The Geospatial Commission today launched a discovery project to investigate how location data can be better used to support the planning and deployment of electric vehicle charging stations by local authorities.

The UK has committed to the transition to electric vehicles (EV) to support ambitious net zero targets. Local authorities will play a crucial role in enabling this transition.

This project will support the approach outlined in the Government’s EV Infrastructure Strategy, released today by the Department for Transport, which focuses on enabling the deployment of a robust EV charging infrastructure network by 2030. Setting out a vision and approach for the deployment of electric vehicle infrastructure Based on the expectations of key stakeholders, the strategy states that removing barriers to data sharing is important to enable decision-making.

dr Steve Unger, commissioner of the Geospatial Commission, said:

Location data will play a key role in planning the UK’s transition to electric vehicles and helping make net zero a reality. Through this project, the Geospatial Commission will understand the challenges faced by local authorities wishing to leverage location data. By working together, we will be able to unlock the potential for data-driven innovation in transportation.

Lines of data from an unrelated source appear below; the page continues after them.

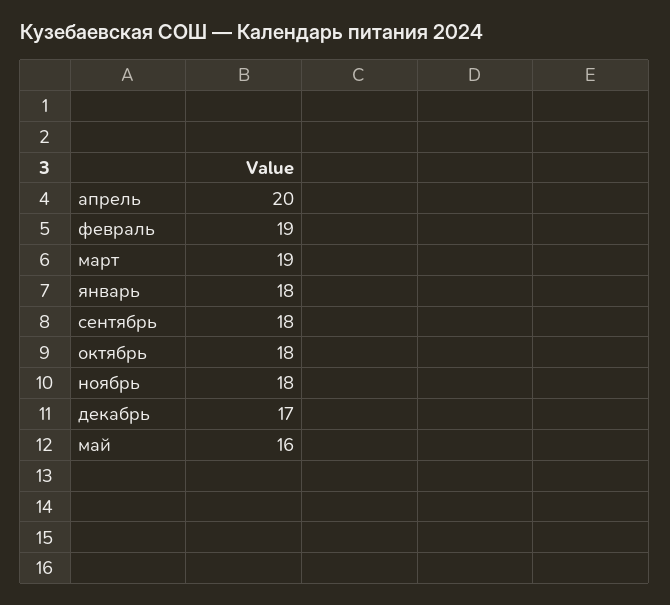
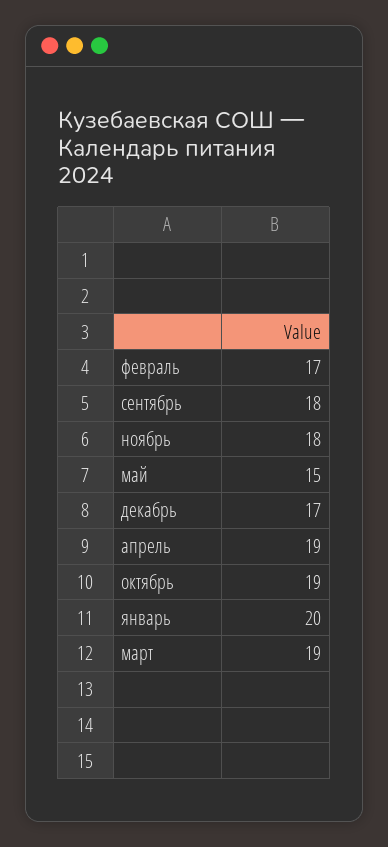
  {
-   "апрель": 20,
+   "апрель": 19,
-   "февраль": 19,
+   "февраль": 17,
    "март": 19,
-   "январь": 18,
+   "январь": 20,
    "сентябрь": 18,
-   "октябрь": 18,
+   "октябрь": 19,
    "ноябрь": 18,
    "декабрь": 17,
-   "май": 16
+   "май": 15
  }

The Geospatial Commission discovery project includes workshops with 10 local authorities to identify challenges and opportunities for better use of location data in the rollout of EV charging infrastructure. This project is being carried out by technical specialists Frazer-Nash Consultancy.

Matthew Perrin, Digital Services Innovation Lead, Frazer-Nash Consultancy said:

Geospatial data is crucial for the planning, installation and operation of an effective charging infrastructure for electric vehicles. We very much look forward to working with the Geospatial Commission and local authorities on this important study, and bringing our expertise in geospatial data and discoveries to enable this important step in the UK’s journey to net zero.

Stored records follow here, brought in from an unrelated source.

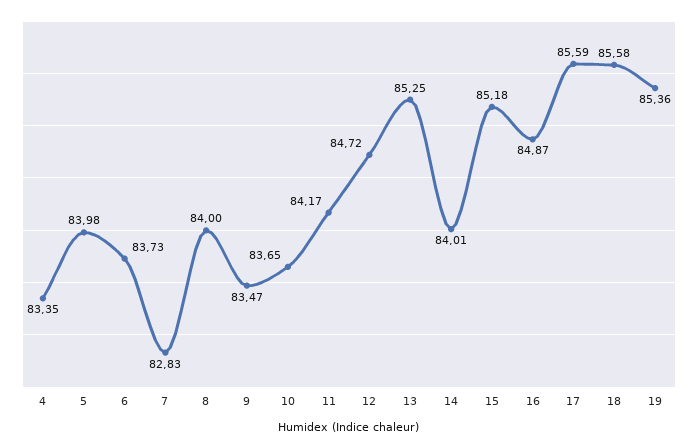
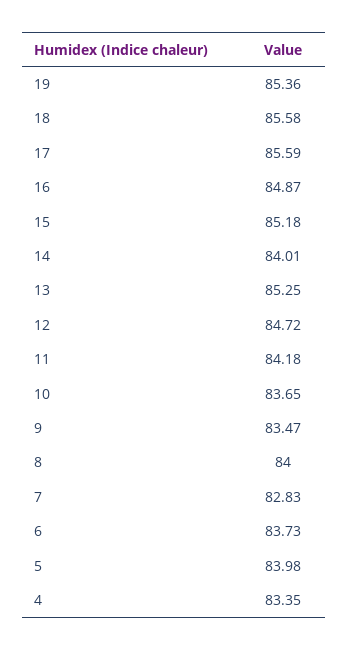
  {
    "4": 83.35,
    "5": 83.98,
    "6": 83.73,
    "7": 82.83,
    "8": 84,
    "9": 83.47,
    "10": 83.65,
-   "11": 84.17,
+   "11": 84.18,
    "12": 84.72,
    "13": 85.25,
    "14": 84.01,
    "15": 85.18,
    "16": 84.87,
    "17": 85.59,
    "18": 85.58,
    "19": 85.36
  }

Councilor Helen Hayden, Executive Member for Infrastructure and Climate at Leeds City Council, said:

Over the past five years, Leeds has taken a number of steps to accelerate our city’s transition to less polluting vehicles, by offering free electric van test drives, discounted parking and requiring charging points in new developments.

With figures showing that the number of plug-in vehicles in Leeds has doubled in the last year, it is vital that we understand how best to ensure access to charging infrastructure for drivers on the move or without private parking expand and improve. We are therefore delighted to be part of this contemporary project.

The following municipalities are involved in the project:

  1. Oxfordshire County Council
  2. Council of the City of York
  3. Norfolk County Council
  4. Greater Manchester Combined Authority
  5. West Sussex County Council
  6. Cornwall Council
  7. Kent County Council
  8. Leeds City Council
  9. Wiltshire Council
  10. Cheshire East Council

Editor’s Notes:
1. The Geospatial Commission published Positioning the UK in the Fast Lane in August 2021 stating that supporting the effective use of location data and systems is vital for the UK to have the best charging infrastructure in the world and achieve net-zero targets while at the same time driving growth economically. This new project builds on the findings of this report.